> **Parts of the exercise**:
A – According to the article on the renga dictionary Ogi no Shiori, roughly how many entries does the dictionary contain?
B – Extend the article on the renga dictionary Ogi no Shiori, picking up right after its final sentence.

> **Provided passage**:

>> Start

= Ogi no Shiori =

Ogi no Shiori (荻のしをり) is a Japanese dictionary of words for use in renga (linked verse). It is also known as Shirin Man'yō Ryōzai (詞林万葉良材), Shiori Ogi (しをり荻) and Shirin Kōmoku (詞林綱目). It was compiled by Nakahori Kian by around 1692, when he wrote the preface, and first entered print in 1718. It contains a total of around 3,500 entries, and was well-received due to its ease of use and comprehensiveness.

== Author and date ==
Ogi no Shiori was compiled by Nakahori Kian (中堀僖庵). Nakahori's preface to the dictionary is dated Genroku 5 (1692), and the work was first printed in 1718.

== Title ==
The primary name of the dictionary given in Yōzō Ueno's (上野 洋三 Ueno Yōzō) article on it in the Nihon Koten Bungaku Daijiten is Ogi no Shiori. It is also known as Shirin Man'yō Ryōzai, Shiori Ogi and Shirin Kōmoku.

== Contents ==
The preface states that the Shōzai-shū (匠材集) had long been in use as a renga dictionary, but that it contained many errors, and so Nakahori took it upon himself to amend it. He consulted with Nishiyama Sōin and Kuwakado Saijun (桑門西順), regarding which words should be used in renga composition and which should be avoided. While editing the dictionary he also consulted classical works such as the Kokin Wakashū, the Tales of Ise, the Tales of Yamato, the Tale of Genji, the ', the ', the Ōgishō (奥義抄) and the Shūchūshō (袖中抄).

>> End

> **Dataset excerpts**:
>> Start

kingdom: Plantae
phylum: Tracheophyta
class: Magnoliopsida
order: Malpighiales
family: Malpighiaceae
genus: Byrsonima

>> End
>> Start

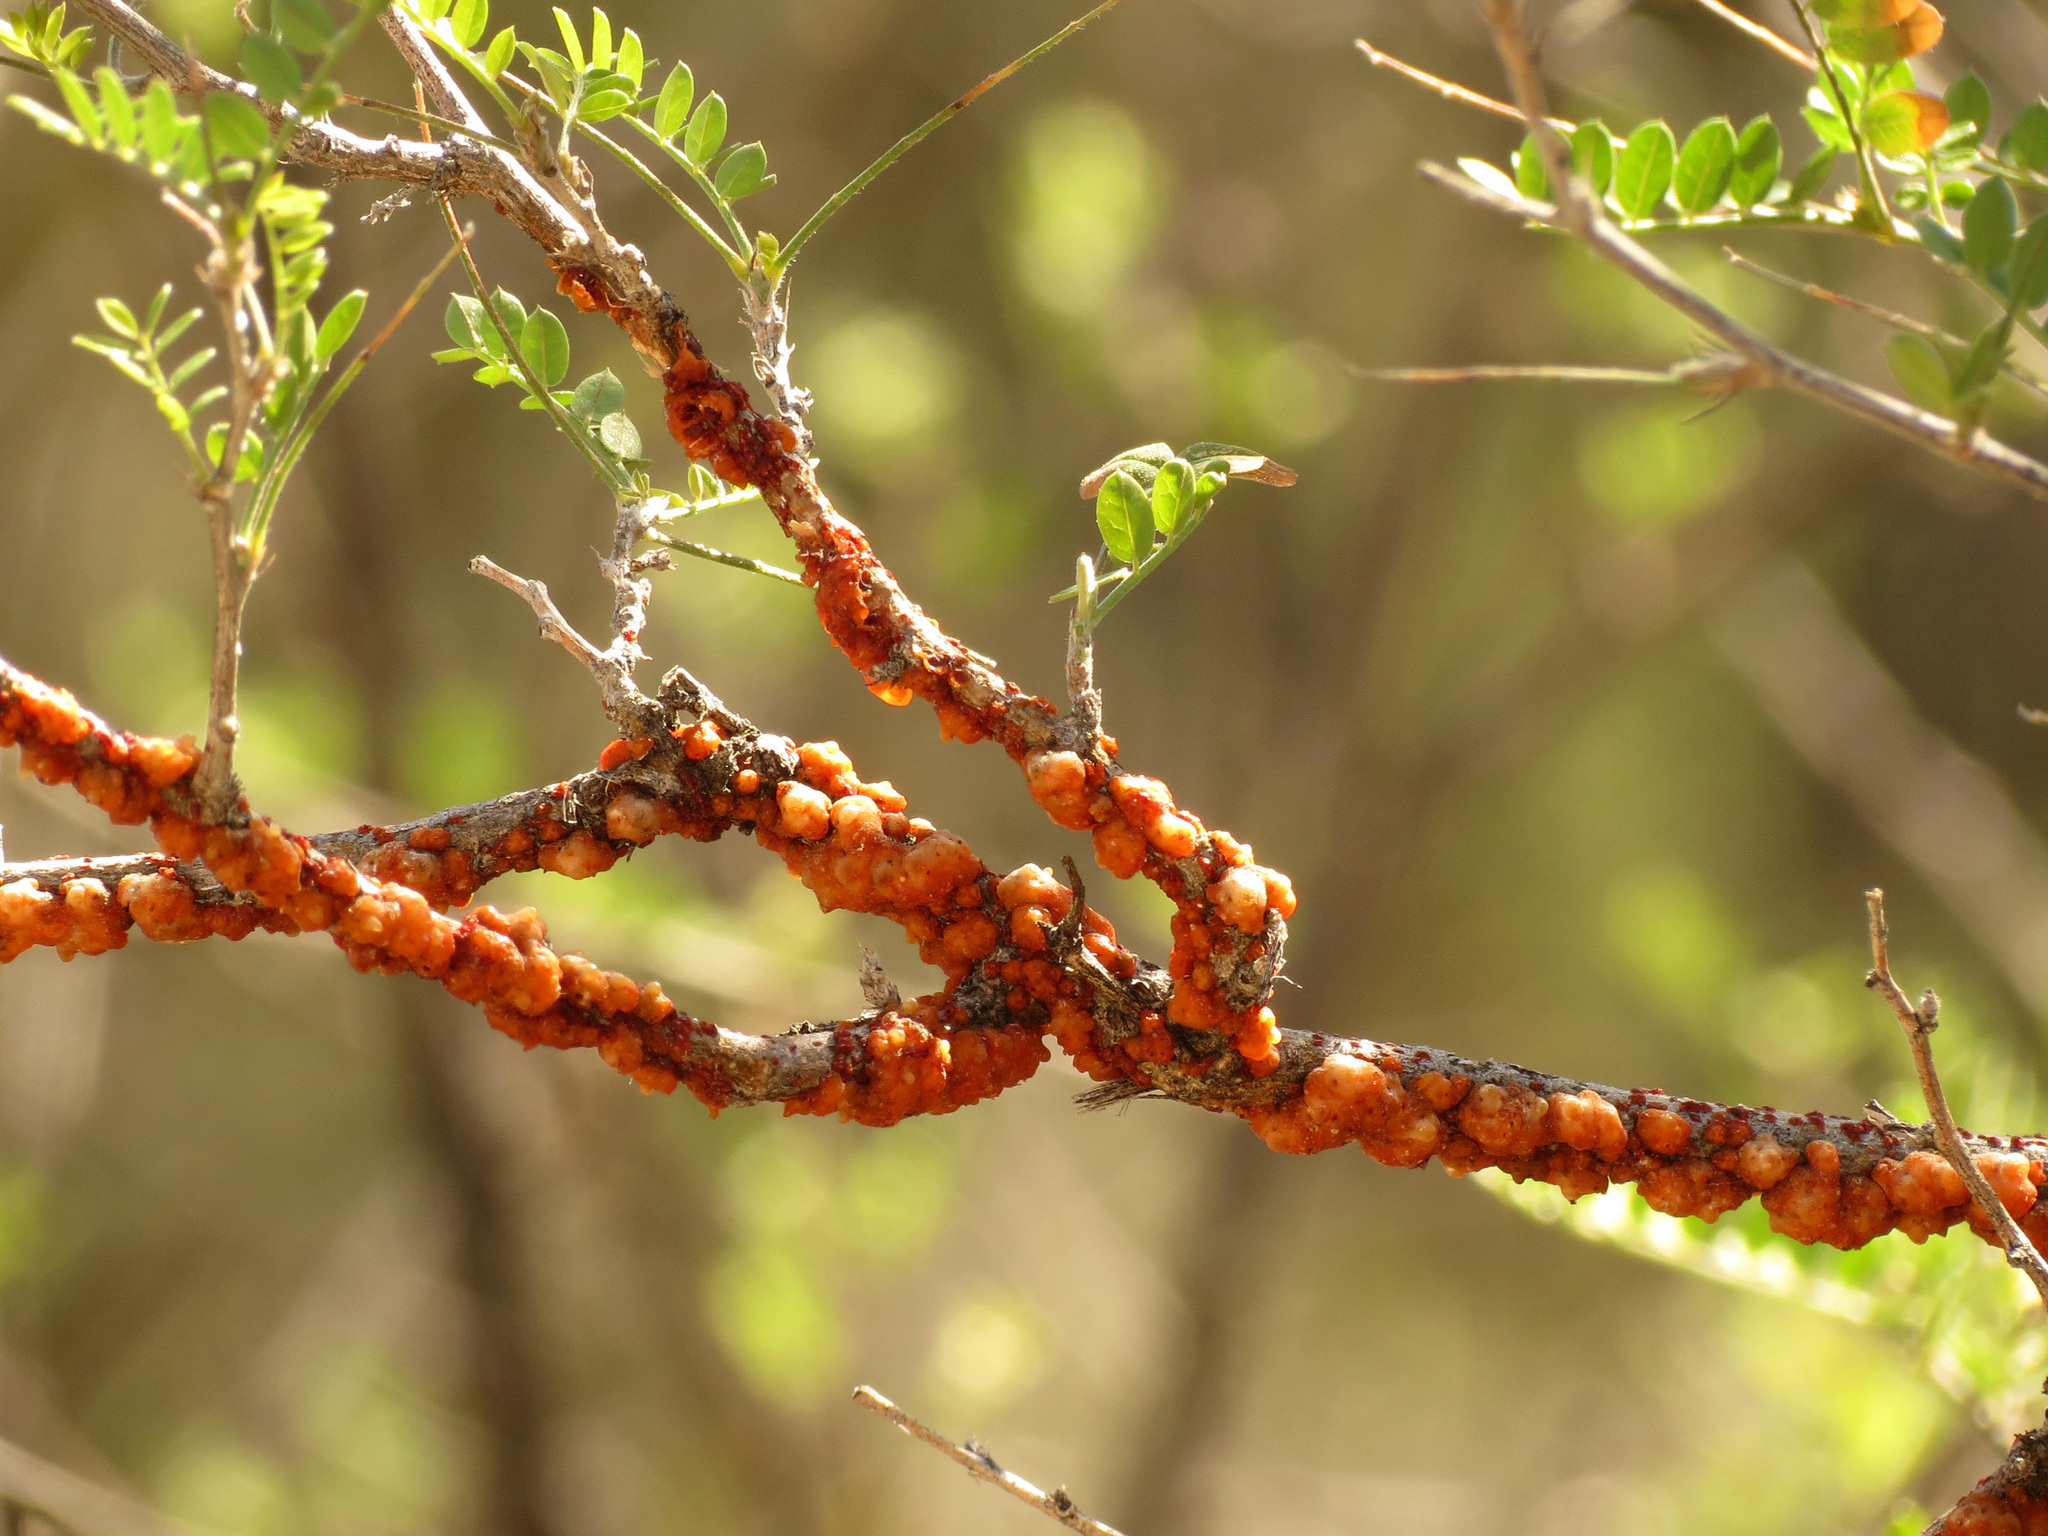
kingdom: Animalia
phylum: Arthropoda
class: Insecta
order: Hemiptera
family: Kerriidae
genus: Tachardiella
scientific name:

>> End
>> Start

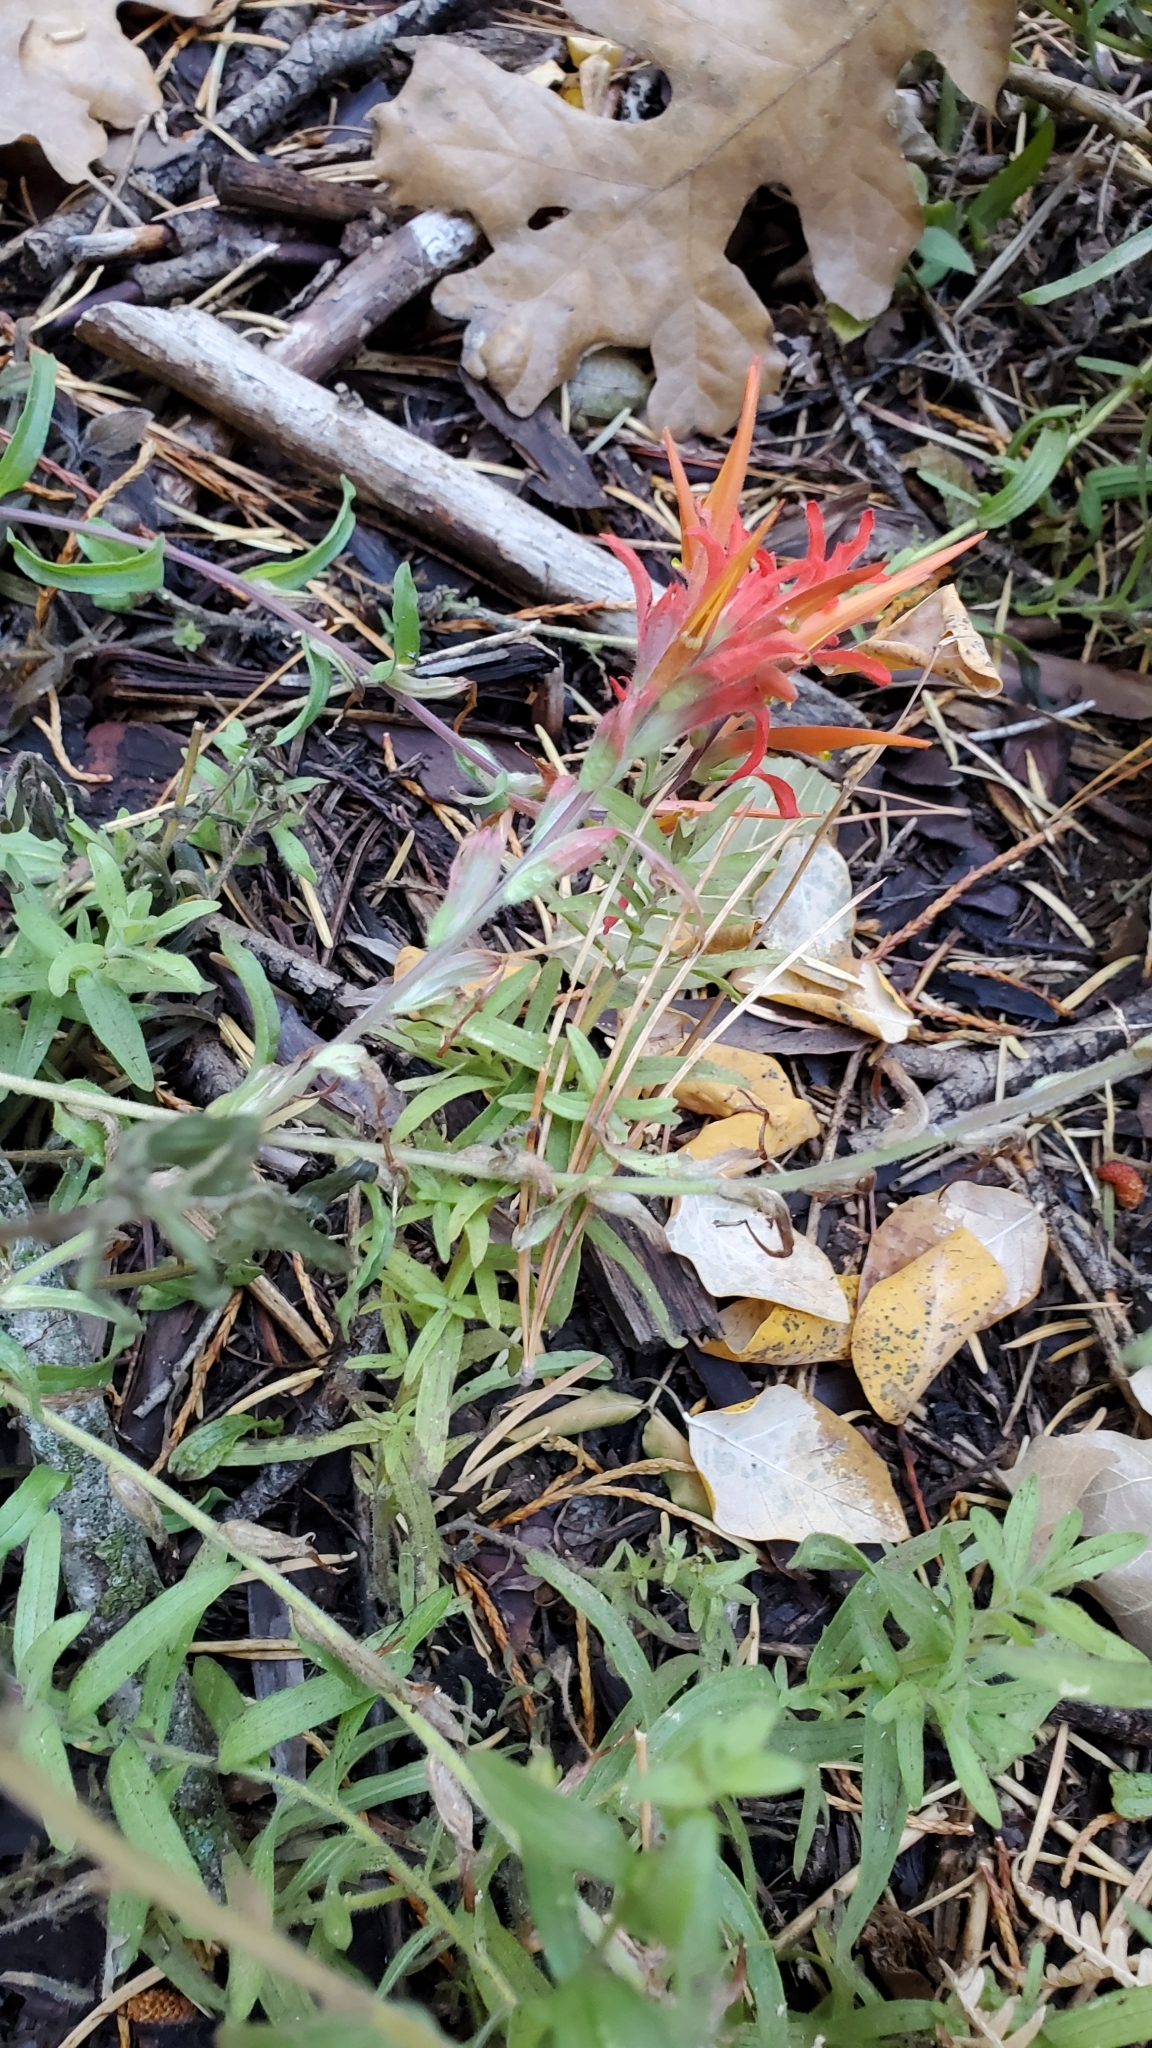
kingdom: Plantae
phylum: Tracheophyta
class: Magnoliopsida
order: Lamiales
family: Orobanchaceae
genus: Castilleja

>> End

> **Task-by-task results**:
A – Around 3,500.

B –
Entries are arranged according to their first kana letter in the iroha ordering system, but unlike other dictionaries of the time words are also searchable according to their last letter, again in the iroha system. The majority of the entries are simple, one-line definitions, but some have up to ten or twenty lines. The dictionary contains a total of around 3,500 entries.

== Reception ==
The dictionary's ease of use and concision, combined with its comprehensiveness in its inclusion of roughly 3,500 entries, made it very popular among renga poets.

== Variant texts ==
There is also an edition from Tenmei 4 (1784).

== Works cited ==
- Ueno, Yōzō (1983). "Nihon Koten Bungaku Daijiten"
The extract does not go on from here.